EXERCISES TO COMPLETE -
1. Using the essay about singing, decide whether each statement agrees with it: (a) The writer's earliest memory dates from age three. (b) The writer's big solo in 8th grade came in a spring musical. (c) The writer attended a Catholic school. Answer yes or no for each and quote the words of the essay that settle it.
2. Carry on the essay about singing from the point where it stops.

This summer (2018) I have gone through a painful transformation. They say that when you enter into a new identity, an old part of you must die. Anyone who has ever faced their biggest fear head on knows how terrible yet extremely rewarding this can feel.
How did I get here?
My first memory as a three-year-old child is of me swirling around putting a show on for my relatives. I was wearing a dance costume in a decorated kitchen, singing Britney Spears *probably horribly* at the top of my lungs.
I used to watch MTV’s show Driven and cry hysterically, dreaming of the day I could perform on stage like Beyonce, JLO, and other strong female performers I look up to.
Dramatic, huh? It’s like I say, once a diva, always a diva.
Throughout elementary and middle school, I was obsessed with singing and any opportunity to perform or be around music. I was “that kid” in all of the talent shows, singing for the class (whether they wanted it or not), and auditioning for every school/community play.
In 8th grade, my time to shine finally came. I had a big solo in the annual Christmas pageant! (Yay Catholic school). Every day I ran home and practiced the song “Rose of Bethlehem.” When the time came, the pageant went amazingly – parents and community members came up to me with tears in their eyes saying that they loved it. It was the first time I thought: “Hey, maybe I could be good at this… this thing that I love more than anything!”

ENTRIES PROVIDED -

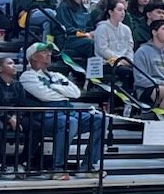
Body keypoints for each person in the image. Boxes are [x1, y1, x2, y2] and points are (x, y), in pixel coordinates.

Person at [19, 40, 105, 177]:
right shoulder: (27, 76)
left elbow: (76, 93)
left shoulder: (57, 75)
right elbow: (45, 96)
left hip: (67, 112)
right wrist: (63, 92)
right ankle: (58, 167)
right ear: (33, 57)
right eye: (44, 52)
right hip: (45, 115)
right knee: (70, 122)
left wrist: (55, 87)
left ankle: (88, 165)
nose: (49, 54)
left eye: (49, 52)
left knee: (100, 119)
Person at [131, 19, 164, 113]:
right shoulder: (142, 51)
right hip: (147, 88)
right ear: (154, 32)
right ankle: (163, 121)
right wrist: (162, 83)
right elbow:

ANSWERS TO THE EXERCISE -
1.
(a) Yes: "My first memory as a three-year-old child is of me swirling around putting a show on for my relatives."
(b) No: "I had a big solo in the annual Christmas pageant!"
(c) Yes: "(Yay Catholic school)."

2.
That spring, my whole life changed again. I was accepted into LaGuardia High School in Manhattan! The movie Fame is based on this school and countless stars have graduated from it: Nicki Minaj, Jennifer Aniston, Al Pacino, the list goes on… I was one of the few selected to study classical voice for four years with other passionate artists like myself.
Though high school is somewhat painful for everyone, I still remember it as one of the happiest times in my life. I was around people like me every day, I got to sing every single day, and the world started to open up for me. Traveling to school each day for an hour and a half each way from Staten Island (where my parents live) to Upper Manhattan (school)) was not easy, but it was worth it because of all of the new people and possibilities I found there.
Then in college, I felt so blessed AGAIN. I was accepted to Columbia University on a full scholarship – the first person in my Cuban/Puerto Rican immigrant family to go to (and finish) college.
I felt guilt. I couldn’t be an artist. How could I squander away an opportunity given to me seemingly by God’s grace as a blessing to my whole family?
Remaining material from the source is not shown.